A Polícia Federal e a Controladoria-Geral da União deflagraram nesta quarta-feira uma nova fase da Operação Sem Desconto, que apura um esquema de descontos indevidos em aposentadorias e pensões pagas pelo Instituto Nacional do Seguro Social. A ação ocorre em diferentes estados e mira associações suspeitas de aplicar cobranças sem autorização de beneficiários da Previdência Social.

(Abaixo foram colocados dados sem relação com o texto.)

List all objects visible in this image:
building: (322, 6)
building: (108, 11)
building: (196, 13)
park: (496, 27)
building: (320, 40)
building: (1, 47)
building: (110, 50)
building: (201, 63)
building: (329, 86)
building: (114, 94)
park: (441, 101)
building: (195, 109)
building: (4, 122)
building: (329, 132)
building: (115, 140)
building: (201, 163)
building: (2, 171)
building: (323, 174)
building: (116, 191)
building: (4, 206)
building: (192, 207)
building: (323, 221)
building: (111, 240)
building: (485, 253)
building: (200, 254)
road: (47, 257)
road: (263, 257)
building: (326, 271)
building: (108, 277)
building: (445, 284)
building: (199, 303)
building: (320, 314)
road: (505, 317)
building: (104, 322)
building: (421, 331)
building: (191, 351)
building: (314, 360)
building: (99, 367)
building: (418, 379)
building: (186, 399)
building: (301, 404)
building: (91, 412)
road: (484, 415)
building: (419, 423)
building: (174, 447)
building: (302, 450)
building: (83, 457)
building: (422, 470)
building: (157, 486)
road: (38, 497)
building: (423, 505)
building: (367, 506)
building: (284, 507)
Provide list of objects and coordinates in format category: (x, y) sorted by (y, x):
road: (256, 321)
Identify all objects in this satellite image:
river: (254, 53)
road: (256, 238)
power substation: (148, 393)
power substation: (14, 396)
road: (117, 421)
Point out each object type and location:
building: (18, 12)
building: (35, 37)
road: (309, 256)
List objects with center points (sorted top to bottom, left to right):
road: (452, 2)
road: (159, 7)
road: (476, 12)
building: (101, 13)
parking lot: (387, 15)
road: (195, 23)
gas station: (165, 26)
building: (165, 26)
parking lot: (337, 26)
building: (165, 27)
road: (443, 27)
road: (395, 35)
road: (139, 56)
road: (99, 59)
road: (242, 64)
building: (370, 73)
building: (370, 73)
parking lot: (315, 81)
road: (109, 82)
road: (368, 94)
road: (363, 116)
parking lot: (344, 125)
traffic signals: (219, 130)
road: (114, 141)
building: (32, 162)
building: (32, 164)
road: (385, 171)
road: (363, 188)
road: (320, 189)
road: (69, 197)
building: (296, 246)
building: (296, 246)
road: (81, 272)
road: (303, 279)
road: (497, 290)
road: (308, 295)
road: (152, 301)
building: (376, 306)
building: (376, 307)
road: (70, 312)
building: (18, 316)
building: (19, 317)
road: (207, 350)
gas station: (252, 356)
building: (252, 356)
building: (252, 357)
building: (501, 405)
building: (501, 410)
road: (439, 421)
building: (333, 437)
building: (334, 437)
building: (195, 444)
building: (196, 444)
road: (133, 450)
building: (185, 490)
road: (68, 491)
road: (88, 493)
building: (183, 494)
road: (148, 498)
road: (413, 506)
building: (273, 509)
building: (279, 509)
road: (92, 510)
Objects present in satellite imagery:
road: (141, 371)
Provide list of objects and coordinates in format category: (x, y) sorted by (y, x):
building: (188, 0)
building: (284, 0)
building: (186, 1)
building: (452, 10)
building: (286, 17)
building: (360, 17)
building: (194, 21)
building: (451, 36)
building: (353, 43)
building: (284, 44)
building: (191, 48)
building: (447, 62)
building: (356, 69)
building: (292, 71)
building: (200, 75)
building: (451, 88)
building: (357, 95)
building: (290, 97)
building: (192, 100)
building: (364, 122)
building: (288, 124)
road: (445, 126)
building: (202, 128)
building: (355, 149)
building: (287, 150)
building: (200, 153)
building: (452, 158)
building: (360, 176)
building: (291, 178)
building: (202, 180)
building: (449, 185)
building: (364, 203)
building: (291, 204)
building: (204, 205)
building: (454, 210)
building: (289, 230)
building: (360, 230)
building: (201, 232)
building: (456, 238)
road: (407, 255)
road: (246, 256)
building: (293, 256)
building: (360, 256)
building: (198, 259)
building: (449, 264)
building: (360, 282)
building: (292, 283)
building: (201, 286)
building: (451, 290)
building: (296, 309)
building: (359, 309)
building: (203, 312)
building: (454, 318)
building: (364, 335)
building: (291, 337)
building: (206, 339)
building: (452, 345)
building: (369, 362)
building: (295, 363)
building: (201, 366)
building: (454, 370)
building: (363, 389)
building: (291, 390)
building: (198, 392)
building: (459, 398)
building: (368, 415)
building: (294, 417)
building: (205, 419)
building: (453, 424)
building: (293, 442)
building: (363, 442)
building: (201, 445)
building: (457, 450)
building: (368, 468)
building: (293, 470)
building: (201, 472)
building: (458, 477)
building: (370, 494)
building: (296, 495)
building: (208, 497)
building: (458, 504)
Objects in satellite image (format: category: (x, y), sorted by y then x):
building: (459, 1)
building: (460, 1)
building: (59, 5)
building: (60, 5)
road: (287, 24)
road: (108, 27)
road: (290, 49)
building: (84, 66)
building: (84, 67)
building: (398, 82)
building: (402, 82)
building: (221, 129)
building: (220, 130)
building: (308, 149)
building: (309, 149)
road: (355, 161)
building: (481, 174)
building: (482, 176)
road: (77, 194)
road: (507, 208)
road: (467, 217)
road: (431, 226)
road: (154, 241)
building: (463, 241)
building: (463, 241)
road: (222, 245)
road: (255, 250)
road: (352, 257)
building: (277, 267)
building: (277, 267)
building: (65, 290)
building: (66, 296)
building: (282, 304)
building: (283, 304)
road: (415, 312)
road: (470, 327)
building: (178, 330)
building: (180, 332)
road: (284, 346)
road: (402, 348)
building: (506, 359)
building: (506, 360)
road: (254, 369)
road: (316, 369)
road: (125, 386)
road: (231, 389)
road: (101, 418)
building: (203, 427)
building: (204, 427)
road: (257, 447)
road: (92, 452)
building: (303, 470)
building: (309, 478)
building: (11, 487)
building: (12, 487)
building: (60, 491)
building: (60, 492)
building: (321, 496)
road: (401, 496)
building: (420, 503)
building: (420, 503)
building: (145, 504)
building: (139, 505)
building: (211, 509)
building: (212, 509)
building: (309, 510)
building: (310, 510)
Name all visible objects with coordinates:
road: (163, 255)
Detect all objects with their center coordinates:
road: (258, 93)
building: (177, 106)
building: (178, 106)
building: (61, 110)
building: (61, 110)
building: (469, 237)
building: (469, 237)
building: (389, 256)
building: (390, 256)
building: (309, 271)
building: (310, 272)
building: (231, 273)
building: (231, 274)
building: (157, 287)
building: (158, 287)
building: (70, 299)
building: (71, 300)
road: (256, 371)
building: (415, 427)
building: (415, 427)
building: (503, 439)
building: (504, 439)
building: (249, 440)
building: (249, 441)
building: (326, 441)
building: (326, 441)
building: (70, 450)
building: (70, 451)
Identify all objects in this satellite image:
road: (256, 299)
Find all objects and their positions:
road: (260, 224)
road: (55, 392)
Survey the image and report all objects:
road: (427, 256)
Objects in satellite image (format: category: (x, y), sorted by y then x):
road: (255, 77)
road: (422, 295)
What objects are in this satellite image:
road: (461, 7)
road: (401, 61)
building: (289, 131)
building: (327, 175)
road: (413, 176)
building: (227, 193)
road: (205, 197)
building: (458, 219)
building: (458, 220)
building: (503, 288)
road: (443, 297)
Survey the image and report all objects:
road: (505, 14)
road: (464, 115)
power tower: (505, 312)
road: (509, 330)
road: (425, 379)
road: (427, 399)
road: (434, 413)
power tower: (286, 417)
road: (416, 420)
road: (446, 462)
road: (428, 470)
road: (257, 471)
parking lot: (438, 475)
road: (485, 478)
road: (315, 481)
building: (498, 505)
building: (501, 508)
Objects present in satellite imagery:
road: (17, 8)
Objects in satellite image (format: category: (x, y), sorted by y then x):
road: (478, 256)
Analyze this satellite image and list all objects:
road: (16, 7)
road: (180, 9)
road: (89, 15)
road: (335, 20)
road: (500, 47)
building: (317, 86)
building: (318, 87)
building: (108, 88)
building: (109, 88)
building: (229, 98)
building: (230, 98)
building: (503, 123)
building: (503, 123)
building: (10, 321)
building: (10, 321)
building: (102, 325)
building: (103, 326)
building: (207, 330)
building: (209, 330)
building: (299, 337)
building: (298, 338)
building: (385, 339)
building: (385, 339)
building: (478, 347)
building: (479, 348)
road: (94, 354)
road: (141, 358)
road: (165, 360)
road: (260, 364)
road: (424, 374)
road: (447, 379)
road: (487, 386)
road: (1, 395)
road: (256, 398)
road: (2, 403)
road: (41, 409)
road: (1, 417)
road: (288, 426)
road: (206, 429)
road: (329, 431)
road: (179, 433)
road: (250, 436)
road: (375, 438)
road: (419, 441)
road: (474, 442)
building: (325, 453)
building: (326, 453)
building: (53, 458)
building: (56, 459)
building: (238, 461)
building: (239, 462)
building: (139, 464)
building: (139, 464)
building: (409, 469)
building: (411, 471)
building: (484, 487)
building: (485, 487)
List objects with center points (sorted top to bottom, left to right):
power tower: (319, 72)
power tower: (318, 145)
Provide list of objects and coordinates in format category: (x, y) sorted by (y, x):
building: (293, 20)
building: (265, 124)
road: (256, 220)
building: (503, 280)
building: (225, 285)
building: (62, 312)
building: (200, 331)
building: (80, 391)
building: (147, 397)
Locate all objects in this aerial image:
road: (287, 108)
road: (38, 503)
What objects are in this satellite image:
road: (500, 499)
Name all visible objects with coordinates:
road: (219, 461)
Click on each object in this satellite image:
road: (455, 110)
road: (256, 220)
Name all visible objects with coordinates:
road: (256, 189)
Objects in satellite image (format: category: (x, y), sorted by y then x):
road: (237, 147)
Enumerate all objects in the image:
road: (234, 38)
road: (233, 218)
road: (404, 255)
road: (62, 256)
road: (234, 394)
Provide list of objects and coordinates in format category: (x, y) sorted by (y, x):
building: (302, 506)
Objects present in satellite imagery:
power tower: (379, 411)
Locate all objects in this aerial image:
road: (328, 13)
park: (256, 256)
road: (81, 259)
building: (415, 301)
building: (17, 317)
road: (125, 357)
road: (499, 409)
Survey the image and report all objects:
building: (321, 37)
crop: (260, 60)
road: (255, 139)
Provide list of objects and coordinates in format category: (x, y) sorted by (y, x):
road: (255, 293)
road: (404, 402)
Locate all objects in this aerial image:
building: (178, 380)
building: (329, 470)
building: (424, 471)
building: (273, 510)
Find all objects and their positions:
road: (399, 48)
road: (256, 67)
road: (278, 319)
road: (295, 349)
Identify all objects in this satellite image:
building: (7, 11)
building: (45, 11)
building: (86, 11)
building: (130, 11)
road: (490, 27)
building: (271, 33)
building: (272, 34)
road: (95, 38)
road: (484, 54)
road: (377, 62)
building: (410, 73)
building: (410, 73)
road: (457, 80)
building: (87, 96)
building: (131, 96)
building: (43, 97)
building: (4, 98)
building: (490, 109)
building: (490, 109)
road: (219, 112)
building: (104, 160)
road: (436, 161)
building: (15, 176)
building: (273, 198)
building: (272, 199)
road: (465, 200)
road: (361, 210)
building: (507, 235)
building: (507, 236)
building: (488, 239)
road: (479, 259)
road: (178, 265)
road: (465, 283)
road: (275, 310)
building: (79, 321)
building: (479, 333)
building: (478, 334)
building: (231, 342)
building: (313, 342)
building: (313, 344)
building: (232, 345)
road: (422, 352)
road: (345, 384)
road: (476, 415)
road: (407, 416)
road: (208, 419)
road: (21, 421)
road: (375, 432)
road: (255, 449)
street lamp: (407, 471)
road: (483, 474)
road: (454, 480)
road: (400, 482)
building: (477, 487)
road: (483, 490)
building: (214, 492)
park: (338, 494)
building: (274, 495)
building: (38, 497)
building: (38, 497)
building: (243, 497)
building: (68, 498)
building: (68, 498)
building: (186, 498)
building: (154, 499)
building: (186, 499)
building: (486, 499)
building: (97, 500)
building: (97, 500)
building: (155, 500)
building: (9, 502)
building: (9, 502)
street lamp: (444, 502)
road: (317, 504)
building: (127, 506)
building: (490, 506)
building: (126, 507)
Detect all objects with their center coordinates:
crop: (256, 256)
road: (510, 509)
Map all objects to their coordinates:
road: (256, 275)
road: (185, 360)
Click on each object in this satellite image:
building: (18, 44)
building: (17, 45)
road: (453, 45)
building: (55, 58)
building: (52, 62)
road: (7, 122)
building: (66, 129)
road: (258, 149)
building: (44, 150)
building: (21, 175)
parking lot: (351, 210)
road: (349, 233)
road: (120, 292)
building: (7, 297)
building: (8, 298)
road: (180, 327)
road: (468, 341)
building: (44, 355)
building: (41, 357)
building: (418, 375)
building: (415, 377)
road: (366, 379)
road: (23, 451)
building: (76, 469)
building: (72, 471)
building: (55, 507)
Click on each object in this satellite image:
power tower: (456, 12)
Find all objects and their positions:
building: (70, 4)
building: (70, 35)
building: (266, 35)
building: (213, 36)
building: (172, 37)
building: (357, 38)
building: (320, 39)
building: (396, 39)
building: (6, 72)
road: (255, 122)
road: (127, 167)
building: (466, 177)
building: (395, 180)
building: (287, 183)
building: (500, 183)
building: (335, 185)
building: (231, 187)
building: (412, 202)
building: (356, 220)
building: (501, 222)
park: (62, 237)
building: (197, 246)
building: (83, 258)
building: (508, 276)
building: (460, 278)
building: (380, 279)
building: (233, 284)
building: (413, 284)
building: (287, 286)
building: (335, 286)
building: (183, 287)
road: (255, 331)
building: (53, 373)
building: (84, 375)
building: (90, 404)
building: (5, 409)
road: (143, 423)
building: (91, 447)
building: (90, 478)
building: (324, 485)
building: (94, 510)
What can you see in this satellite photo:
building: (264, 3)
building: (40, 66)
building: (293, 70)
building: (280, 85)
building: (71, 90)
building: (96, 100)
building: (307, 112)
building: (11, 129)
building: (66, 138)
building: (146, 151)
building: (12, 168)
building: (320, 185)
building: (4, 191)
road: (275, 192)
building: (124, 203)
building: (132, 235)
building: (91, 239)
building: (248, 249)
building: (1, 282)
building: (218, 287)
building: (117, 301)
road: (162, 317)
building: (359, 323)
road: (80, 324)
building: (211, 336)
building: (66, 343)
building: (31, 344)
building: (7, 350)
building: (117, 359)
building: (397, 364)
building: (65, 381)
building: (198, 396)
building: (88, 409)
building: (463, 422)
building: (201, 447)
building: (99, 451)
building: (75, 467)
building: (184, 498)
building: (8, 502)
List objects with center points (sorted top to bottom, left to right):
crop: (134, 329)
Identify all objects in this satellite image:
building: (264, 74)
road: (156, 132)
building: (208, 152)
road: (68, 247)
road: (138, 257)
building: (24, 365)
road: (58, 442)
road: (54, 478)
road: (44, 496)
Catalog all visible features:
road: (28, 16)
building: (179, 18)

Ao todo, os agentes cumprem 31 mandados de busca e apreensão e oito medidas cautelares de monitoramento eletrônico em Pernambuco, São Paulo, Paraíba e no Distrito Federal. As ordens judiciais foram autorizadas pelo ministro André Mendonça, do Supremo Tribunal Federal.
Segundo a Polícia Federal, a nova etapa da operação busca aprofundar as investigações sobre crimes contra a administração pública, estelionato previdenciário e ocultação patrimonial. Os investigadores identificaram indícios de que parte dos suspeitos estaria tentando transferir ou esconder bens para dificultar futuras medidas judiciais de bloqueio e ressarcimento às vítimas.
Entre os alvos estão grupos ligados a associações que atuavam em Brasília, São Paulo e no município de Garanhuns. A investigação cita entidades como Amar Brasil Clube de Benefícios, Master Prev, Andapp, Aasap, Unibap, Abenprev e Abapen.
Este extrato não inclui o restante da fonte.